Summarize In-DB Tool

The Summarize In-DB tool summarizes data by grouping, summing, counting, counting distinct fields, and more. The output contains only the result of the calculations.

In-Database enables blending and analysis against large sets of data without moving the data out of a database and can provide significant performance improvements over traditional analysis methods. For more about the In-Database tool category, see In-Database Overview.

Configure the tool

Data fields from the input appear in the Fields section. Click to select the field to perform summaries on (Shift + click to select multiple fields to execute the same summary).

  • Use the Select menu to the right to Select to make multiple field selections Choices include:
    • All: all fields are selected to apply to actions.
    • None: deselects all fields.
    • Numeric: only numeric fields are selected (integers, fixed decimals, floats, doubles) to apply to Actions.
    • String: only string fields are selected to apply to Actions.
    • Spatial: only spatial fields are selected to apply to Actions.

With the field(s) selected, click the Add button.

Make the selection and it will appear in the Actions section. Different summary functions are available depending on the type of data field selected.

  • Summarize functions include:
    • Group by: Combines database records with identical values in a specified field into a single record.
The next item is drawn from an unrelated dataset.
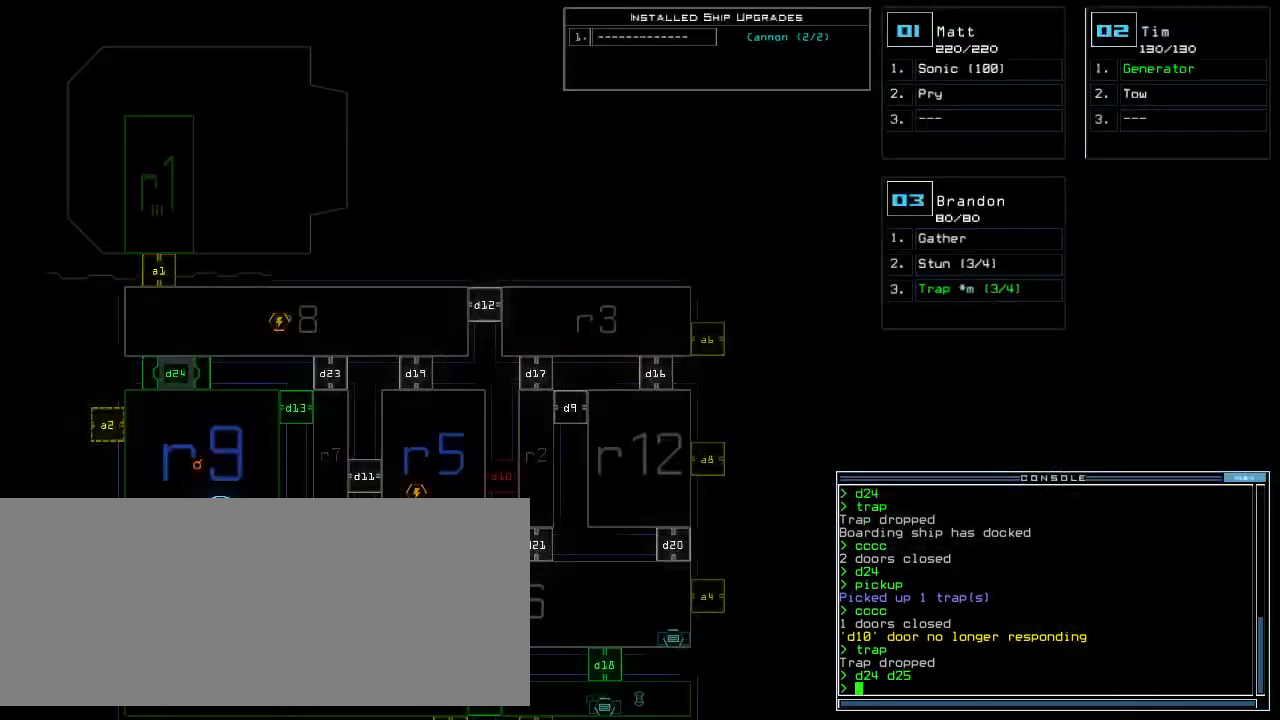
{"keys": [], "events": []}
All of the resulting data from the records in a group are then summarized. (any non-blob or spatial object has this option)
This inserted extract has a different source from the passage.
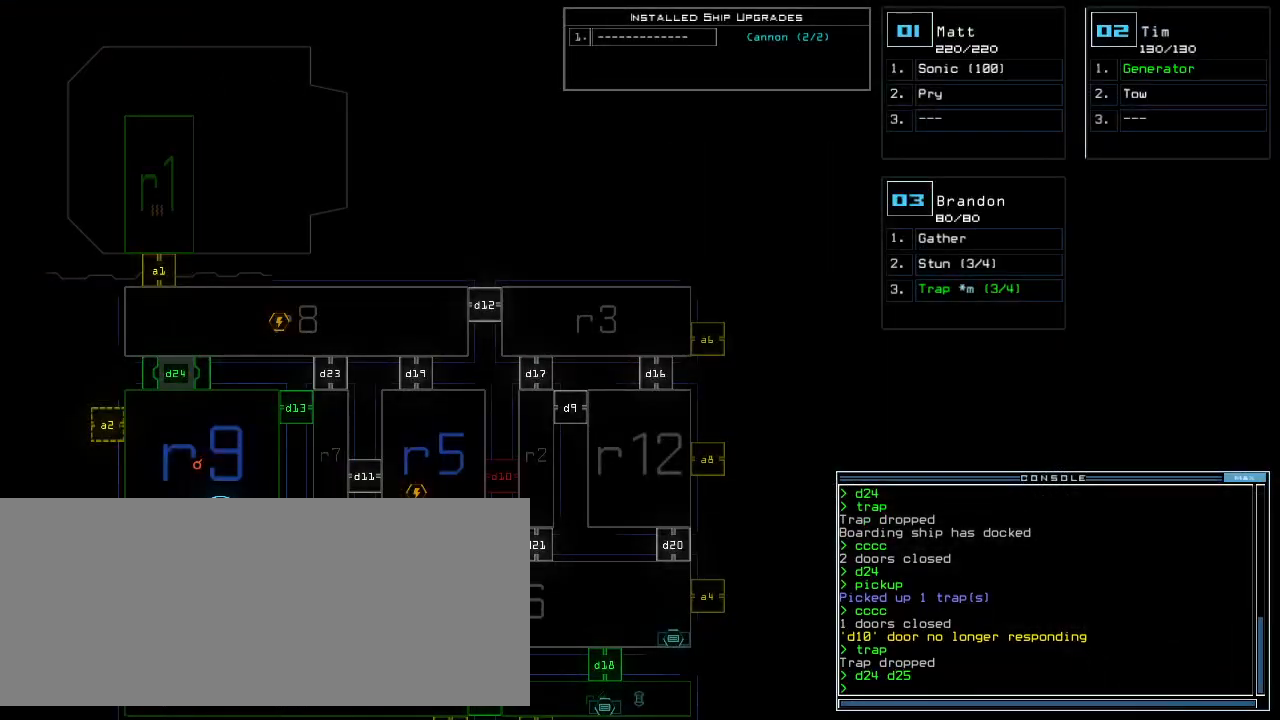
{"keys": ["space"], "events": [[460, "space", "down"]]}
      If no Group by field is specified, the entire file will be summarized.

    • Count: Count of records in the group.
    • Count Distinct: Count of unique records in the group.
    • Count Non Null: Count of unique records in the group that are not [Null]. A Null field means there is no value set for this field; this is different from having a zero or an empty string.
    • Count Null: Count of unique records on the group that are [Null].
    • Min: Returns minimum value.
    • Max:Returns the maximum value.
    • Numeric summarize functions include:
      • Sum: Returns the sum value for the group. The sum is calculated by adding all of the values of a group.
      • Average: Calculates an average value for the group. The average is calculated by taking the sum of all values divided by the total number of values.
      • Standard Deviation: Calculates the standard deviation for the group. Standard Deviation is a measurement variability used in statistics.
      • Variance: Calculates the Variance for the group. The variance is calculated by taking the Standard Deviation and multiplying it times itself, StdDev^2.

    From the Actions section, you can select the field and use the up, down, and delete buttons to specify field order for the output.

    Rename a field by typing a new field name into the Output Field Name column.

    Properties: Additional properties need specification for certain actions. Actions with additional properties specification include: Concatenate Strings and Finance actions.